人には誰でも「解釈の癖」、つまり「物の見方や考え方の癖」があります。認知療法では、これを「認知のゆがみ」と言います。そして、この癖(認知のゆがみ)によって、不必要なストレスを感じてしまうことがあります。
たとえば、授業参観の日のこと、晴香さんはママ友の道江さんに「今日はいい天気ね」と話しかけたとします。すると、道江さんは無表情に「そうだね」と言ったきり、うつむいてしまいました。
それを見た晴香さんは、「自分は嫌われているに違いない」と思いました(晴香さんの認知)。そして、とても悲しい気持ちになり、居たたまれなくなって懇談会に出ずに帰宅してしまいました。家に帰ってからも、度々思い出して胸が苦しくなりました。
同じ日に、玲奈さんも道江さんに話しかけました。
すると、晴香さんの時と同じように、道江さんは「そうだね」と言ったきり、うつむいてしまいました。
それを見た玲奈さんは、「道江さん、元気がないみたい。どうしたんだろう。心配なことでもあるのかな? あとでもう一度話しかけて、話を聞いてみよう」と思いました(玲奈さんの認知)。「嫌われた」とも思いませんでしたし、悲しいとか胸が苦しいなどということにもなりませんでした。
そして、懇談会のあとにまた道江さんに話しかけてみました。すると、元気な返事が返ってきて、そのまま30分くらいおしゃべりが弾みました。
このように、同じ状況でも人によってまったく違う認知になります。認知の違いがストレスの有る無しに直結し、その後の行動も決定付けます。
認知が違うことで、晴香さんは大きなストレスを感じましたが、玲奈さんは全然ストレスを感じませんでした。
ところで、あなたの普段の認知は、晴香さんと玲奈さんの認知のどちらに近いですか? これをお読みいただいたのをきっかけにして、日頃から自分の認知の癖に気付くように心がけるとよいと思います。
自分が何か認知した時に、それをもう一人の自分が見ている感じで気付くようにするのです。
すると、だんだん自分の認知の癖がわかってきます。
心がけていれば、子どもが何か言ってイラッとした時も、「あ、自分は今イラッとした。子どもの言い分をわがままだと感じたからだ」と気付けるようになります。

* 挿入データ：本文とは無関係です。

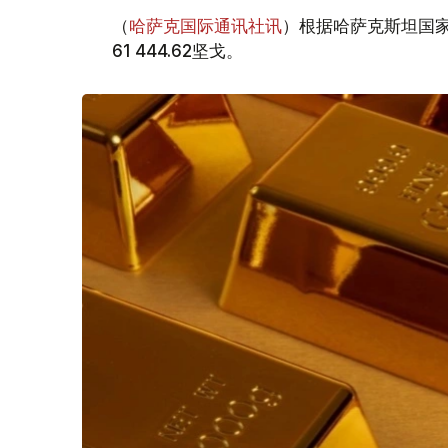
（
哈萨克国际通讯社讯
）根据哈萨克斯坦国家
61 444.62坚戈。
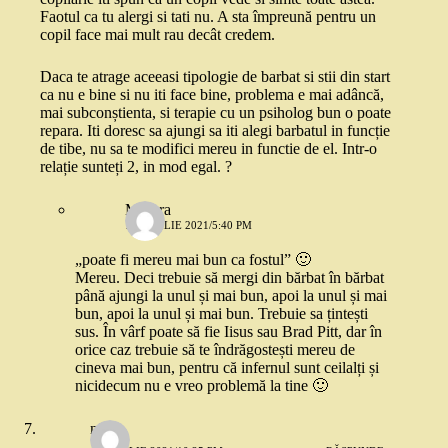
Faotul ca tu alergi si tati nu. A sta împreună pentru un
copil face mai mult rau decât credem.
Daca te atrage aceeasi tipologie de barbat si stii din start
ca nu e bine si nu iti face bine, problema e mai adâncă,
mai subconștienta, si terapie cu un psiholog bun o poate
repara. Iti doresc sa ajungi sa iti alegi barbatul in funcție
de tibe, nu sa te modifici mereu in functie de el. Intr-o
relație sunteți 2, in mod egal. ?
Morera
13 APRILIE 2021/5:40 PM
„poate fi mereu mai bun ca fostul” 🙂
Mereu. Deci trebuie să mergi din bărbat în bărbat
până ajungi la unul și mai bun, apoi la unul și mai
bun, apoi la unul și mai bun. Trebuie sa țintești
sus. În vârf poate să fie Iisus sau Brad Pitt, dar în
orice caz trebuie să te îndrăgostești mereu de
cineva mai bun, pentru că infernul sunt ceilalți și
nicidecum nu e vreo problemă la tine 🙂
niko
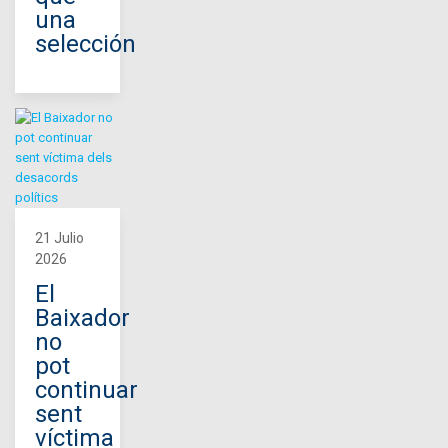
una
selección
21 Julio
2026
El
Baixador
no
pot
continuar
sent
víctima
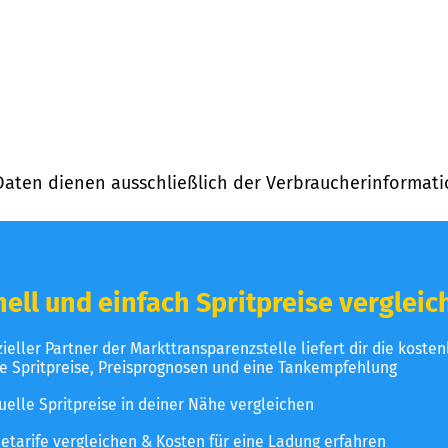
Daten dienen ausschließlich der Verbraucherinformati
ell und einfach Spritpreise vergleic
izieller Partner der Markttransparenzstelle liefert dir die koste
le Spritpreise, Preisprognosen und eine Tankempfehlung
uelle Spritpreise in deiner Nähe vergleichen
etarife vergleichen & Kosten für eine Ladung erfahren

このように気付くだけで、イライラに飲み込まれて感情的に叱るようなことは避けられます。
さらに「他の考え方、他の認知はできないかな? えーと、そうか、わがままとは限らないかも。この子にしてみれば正当な言い分なのかも」と進めることができれば、自分の認知の癖に飲み込まれなくてすみます。
とにかく、まずは自分の認知に気付くことが大事で、それをメタ認知と言います。メタといのは「一段上の」「より高次な」という意味であり、メタ認知とは自分の認知を認知するという意味です。
自分自身をもう一人の自分が一段上から見る感じです。
最後に大事なことをまとめます。
まずは、メタ認知によって日頃から自分の認知に気付くように心がけましょう。すると、自分の認知の癖がわかってきます。
そして、一つの認知をした時に、「他の考え方、他の認知はできないかな?」と考え直してみましょう。
これが普通にできるようになると、物の見方や考え方が多面的になります。一つの見方にとらわれたままイライラに飲み込まれてしまう、などということはなくなります。
親としてだけでなく、一人の人間として非常に大きく成長したと言うことができます。
さらに詳しく知りたいかたは、「認知のゆがみ」「認知療法」などのキーワードで検索してみてください。
私ができる範囲で、精いっぱい提案させていただきました。
少しでもご参考になれば幸いです。
皆さんに幸多かれとお祈り申し上げます。